Roswitha Gräfen-Pfeil, Mosbach

Fünfundsiebzig Jahre? - Fünfundsiebzig Jahre!

Als Du geboren wurdest, gab es ein tausendjähriges Reich, das schnell, aber nicht für alle unerwartet, und Gott-sei-Dank nach zwölf langen Jahren endete. In Deiner Jugendzeit versank die rote Sonne bei Capri und die Damen reparierten Nylonstrümpfe oder malten Nähte aufs Bein. Es gab Radios mit magischen Augen, die die neuesten Schlager ins Haus brachten. Vom Urlaub in fernen oder nahen Ländern wagte fast niemand zu träumen. Im kurzen Urlaub wurden zum Beispiel Kartoffeln geerntet oder gearbeitet. Gearbeitet wurde ohnehin an sechs Tagen pro Woche. Noch nicht einmal Lotto gab es, als Du geboren wurdest - aber Du bist ja ohnehin besser als jeder Sechser!

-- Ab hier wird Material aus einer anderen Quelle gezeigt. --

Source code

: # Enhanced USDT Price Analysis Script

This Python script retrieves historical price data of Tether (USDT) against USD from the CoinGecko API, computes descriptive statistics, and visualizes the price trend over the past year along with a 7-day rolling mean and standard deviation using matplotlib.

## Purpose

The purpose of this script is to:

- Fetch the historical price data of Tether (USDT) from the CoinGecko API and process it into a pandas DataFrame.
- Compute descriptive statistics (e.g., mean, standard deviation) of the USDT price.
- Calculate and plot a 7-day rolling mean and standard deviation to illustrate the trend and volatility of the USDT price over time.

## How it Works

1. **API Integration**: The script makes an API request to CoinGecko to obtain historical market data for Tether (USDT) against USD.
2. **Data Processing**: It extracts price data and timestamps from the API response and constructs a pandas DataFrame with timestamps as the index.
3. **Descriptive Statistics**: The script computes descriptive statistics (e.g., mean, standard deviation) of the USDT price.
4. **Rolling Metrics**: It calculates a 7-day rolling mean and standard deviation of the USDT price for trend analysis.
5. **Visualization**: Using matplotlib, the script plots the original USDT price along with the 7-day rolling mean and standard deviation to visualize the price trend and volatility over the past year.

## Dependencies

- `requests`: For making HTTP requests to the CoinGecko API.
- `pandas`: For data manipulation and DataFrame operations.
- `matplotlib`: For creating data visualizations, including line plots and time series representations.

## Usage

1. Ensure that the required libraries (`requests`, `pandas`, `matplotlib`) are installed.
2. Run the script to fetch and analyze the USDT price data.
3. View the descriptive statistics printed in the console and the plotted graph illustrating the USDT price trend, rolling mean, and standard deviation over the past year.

Für die Erde sind fünfundsiebzig Jahre nichts, sogar Olivenbäume sind noch jung. Menschen haben mit dem Erreichen des Seniorenpasses leider meistens ihre Träume begraben und ihre Lebenswirklichkeit geschaffen. Wie aktives Altern aussehen kann, dafür bist Du uns Vorbild: Du kannst noch spielen, bist neugierig und voller Ideen. Viele Pfade hast Du beschritten, manchmal bist Du umgekehrt aus Sackgassen. Es ist ein buntes Mosaik, Dein Leben. Sicher hast Du bemerkt, was nicht altert an uns: Gefühle sind es, die immer jung sind, weil sie ganz in der Gegenwart sind. Und wenn unsere Worte zu unseren Gefühlen passen, leben wir unser Leben und erfahren manchmal ein Stück Unendlichkeit. Wir hoffen wider schlechte Erfahrungen, wir glauben manchmal Dinge, weil wir es wollen, wir tun Dinge, von denen andere sagen, das hat keinen Zweck. Fünfundsiebzig Jahre: Wenn man wie Du den Humor nicht verloren hat, kann man sicher über frühere Aufgeregtheiten herzlich lachen. Wenn Du Deine Falten lachend gestaltest, dann wirst Du kein böser alter Mensch werden. Du gehörst zu einer wachsenden Personengruppe: Es gab vor einigen Jahren genauso viele Menschen unter zwanzig wie über sechzig Jahren. Wir, die wir ja nicht jung sterben wollen, vergrößern die Gruppe der Älteren. Alt sind wir erst dann, wenn die Vergangenheit uns interessanter als die Zukunft erscheint! Wir trafen uns auf unserem Weg durchs Leben und sind uns hoffentlich lange Weggefährten und - Gefährtinnen. Lass uns weiter unsere Getrenntheit niederhalten. So wird die Welt zu einem Garten, in dem sich leben lässt. Wir werden zusammen alt sein! Das ist eine schöne Eifler Redewendung, die mir erst weit weg von der Eifel bewusst wurde. Sie hat etwas Friedvolles. Fünfundsiebzig Jahre? Na und? Wir wollen zusammen alt werden!